老五踩点后,形成了完整的撞车方案。老七坚持要抵近攻击,用最直接的方式解决问题。面对自信心十足的老七,老五只好妥协,将汽车撞击方案列为保险方案。
当侯大利和老七在墓地追逐时,老五意识到老七有可能会出问题,提前往下跑,刚到坡底,果然接到了老七的电话。他跳上货车,等待猎物。
此时,越野车咬住了江州皮卡车。
在最初受伤之时,侯大利所有注意力都在与对方搏斗之中,没有感到疼痛。握着方向盘的瞬间,左手如被火烧般疼痛,他抬起手看了一眼,左手小手指已经连根被打掉,鲜血朝外涌。
“我刚在江州陵园被袭击了,袭击者持左轮手枪。”侯大利用右手打电话,左手握方向盘时伤处着实疼痛,打电话时身体一直在发抖,特别是牙齿相碰,发出“咔、咔”的声音。
江克扬最熟悉侯大利,听出异样,跳起来,道:“你受伤了?”
侯大利声音嘶哑地说道:“我开车跟紧枪手。枪手的车牌是江A×××××,车型是江州皮卡。枪手脸部受了伤,被我用钥匙戳伤了眼睛。”
江克扬记下要点,叮嘱道:“别跟得太紧,枪手肯定不是一个人行动。”
打完电话以后,侯大利系上安全带,猛踩油门。越野车发出轰鸣,逐渐接近江州皮卡。转过一个大弯时,江州皮卡意外地停在前方,侯大利正在减速,忽然听到汽车轰鸣,从草丛里突兀地蹿出一辆货车。这辆货车出现的角度刁钻,速度快,侯大利发现大货车加速撞来时,已经来不及采取动作。
一声巨响,越野车被撞飞,滚下山坡。沿着山坡翻了七八圈以后,倒扣在沿山公路中间。
撞击以后,老五跳下货车,喘着粗气跑到皮卡车前,道:“老七,怎么样?”
“我的眼睛被插伤了。侯大利太歹毒,一定要弄死他。”老七从驾驶位置出来,捂着眼,鲜血从手指间冒出来,沿着鼻翼往下流,滴落在胸前。

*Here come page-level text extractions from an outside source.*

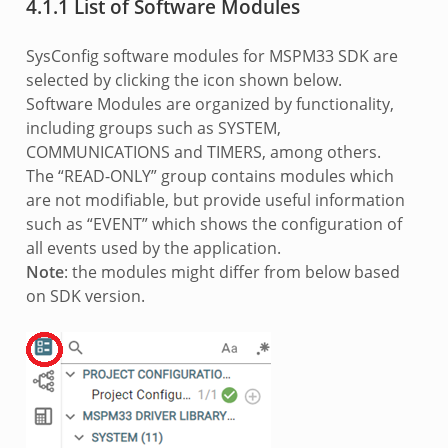
4.1.1 List of Software Modules
SysConfig software modules for MSPM33 SDK are
selected by clicking the icon shown below.
Software Modules are organized by functionality,
including groups such as SYSTEM,
COMMUNICATIONS and TIMERS, among others.
The “READ-ONLY” group contains modules which
are not modifiable, but provide useful information
such as “EVENT” which shows the configuration of
all events used by the application.
Note
: the modules might differ from below based
on SDK version.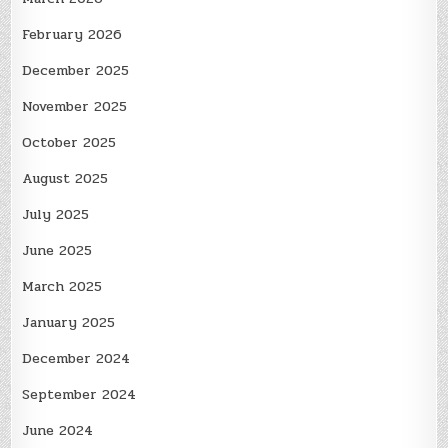
February 2026
December 2025
November 2025
October 2025
August 2025
July 2025
June 2025
March 2025
January 2025
December 2024
September 2024
June 2024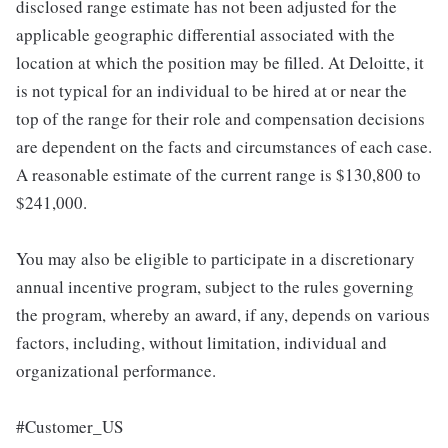
disclosed range estimate has not been adjusted for the
applicable geographic differential associated with the
location at which the position may be filled. At Deloitte, it
is not typical for an individual to be hired at or near the
top of the range for their role and compensation decisions
are dependent on the facts and circumstances of each case.
A reasonable estimate of the current range is $130,800 to
$241,000.
You may also be eligible to participate in a discretionary
annual incentive program, subject to the rules governing
the program, whereby an award, if any, depends on various
factors, including, without limitation, individual and
organizational performance.
#Customer_US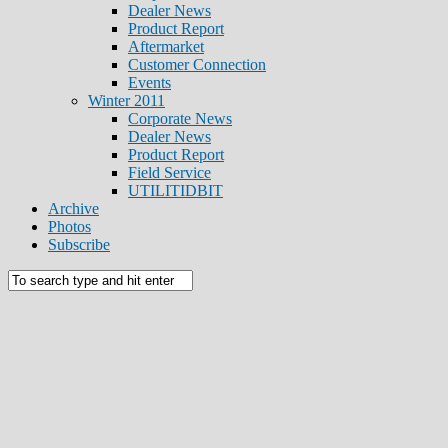
Dealer News
Product Report
Aftermarket
Customer Connection
Events
Winter 2011
Corporate News
Dealer News
Product Report
Field Service
UTILITIDBIT
Archive
Photos
Subscribe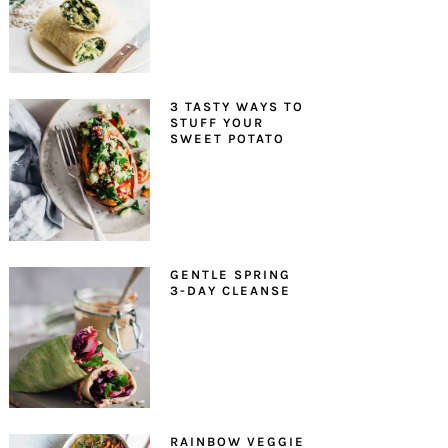
3 TASTY WAYS TO
STUFF YOUR
SWEET POTATO
GENTLE SPRING
3-DAY CLEANSE
RAINBOW VEGGIE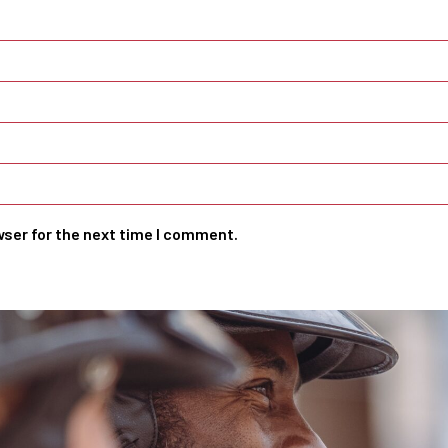
wser for the next time I comment.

老五坐上驾驶位,开着皮卡车下行,转过一个弯道,见到倒扣在地的越野车。老五下车,抽出匕首,去查看侯大利的情况。
一辆小车响着警报,飞速朝上开来,警笛刺耳。
张小舒从办公室到车库后,又坐在车上犹豫,一会儿担心自己过于主动会被侯大利轻视,一会儿又觉得自己是去看母亲,与侯大利无关。最终,她还是选择遵从内心的真实想法,前往陵园。盘山而上,张小舒听到一声巨响,随即看见一辆越野车从前面的山坡翻滚下来。这是侯大利的越野车,她不可抑制地狂喊起来。
小车转弯后,她见到皮卡车上跳下一人。
警笛刺耳,对老五这类行走在黑暗边缘的人有天然的威慑力。老五打了个哆嗦,抬头见一辆拉着警报的小车猛冲过来,来不及查看侯大利的情况,赶紧闪到一边。
张小舒驾驶的小车狠狠地撞向皮卡车。
老五见到警车驾驶室上坐着额头上满是血的女人,骂道:“张小舒,你找死!今天就送你们一对臭男女上路。”
他拉开车门,抓住张小舒的头发,用力朝车下扯。
张小舒左手抱住方向盘,右手摸到警用甩棍,来不及甩开,用前端朝老五捅过去。老五原本以为张小舒受了伤,没有反抗之力。谁料这个抱住方向盘的女人突然暴起袭击,甩棍狠狠地捅在自己嘴巴上。剧痛之下,老五退后一步,吐出一颗门牙。他勃然大怒,举起匕首,乱刺过去。
张小舒被安全带束缚,无法移动身体,只能伸手抵挡匕首。匕首接连刺中张小舒的手臂,鲜血飞溅。
老五缩回手,准备猛刺一刀,解决问题。
这一刀刚刚刺出,老五手腕就被拉住。满脸是血的侯大利抓住袭击者手腕,用力反扭,只听得咔嚓一声响,老五惨叫一声,胳膊被扭曲到一个夸张的角度,关节脱臼,匕首掉在地上。侯大利用力反向扭动关节,让疤脸汉子疼痛之下失去反抗能力。他趁机弯下腰,捡起了掉在脚边的匕首。
老五下车时,老七坐在江州皮卡车上用毛巾裹眼睛。被警车撞击之后,左眼痛得要命,几乎昏厥。他从剧痛中恢复过来时,见到老五已经失去反抗能力,提起左轮手枪冲了出去,发出野兽般的吼叫。
“张小舒,开车,往前撞。”侯大利大吼了一声,用老五作为挡箭牌。
张小舒重启汽车,稍稍退后,猛打方向盘,准备撞击老七。
弹巢里只剩下两发子弹。向汽车射击,精度不够,老七趁张小舒调整小车方向之机,枪口对准了侯大利。
老五忍着疼痛,身体拼命往下沉,想给老七制造射击机会。侯大利则用力拉起疤脸汉子的胳膊,矮下身体,躲在其背后,寻找用匕首给枪手致命一击的机会。
双方对峙两三秒,老七朝着侯大利稍稍露出的额头接连开了两枪。他耳朵掉了半只,眼睛受重创,体力下降,没有机会给左轮装弹,不敢赤手空拳同时对付两个人,更担心增援的警察到达,便绕过皮卡车尾部,钻进驾驶室,发动汽车。
张小舒是第一次经历面对面的生死之战,没有经验,不免手忙脚乱。等到调整车头之后,枪手已经钻进皮卡车。
皮卡车挤开小车,没有再发动袭击,径直离开。老七透过后视镜观察,只见满脸是血的男警察慢慢直起了腰,五哥倒在地上,不再动弹。
“啊……啊……”控制疤脸汉子时,侯大利肾上腺素激增,精神高度集中,没有感觉断指处的疼痛,皮卡车走远,他这才感受到左手断指处钻心疼痛,忍不住叫了起来。
张小舒没有追赶皮卡车,顾不得处理自己手臂上的伤口,开始检查侯大利受伤部位。当看到侯大利左手小指彻底被打掉时,哇地哭了出来。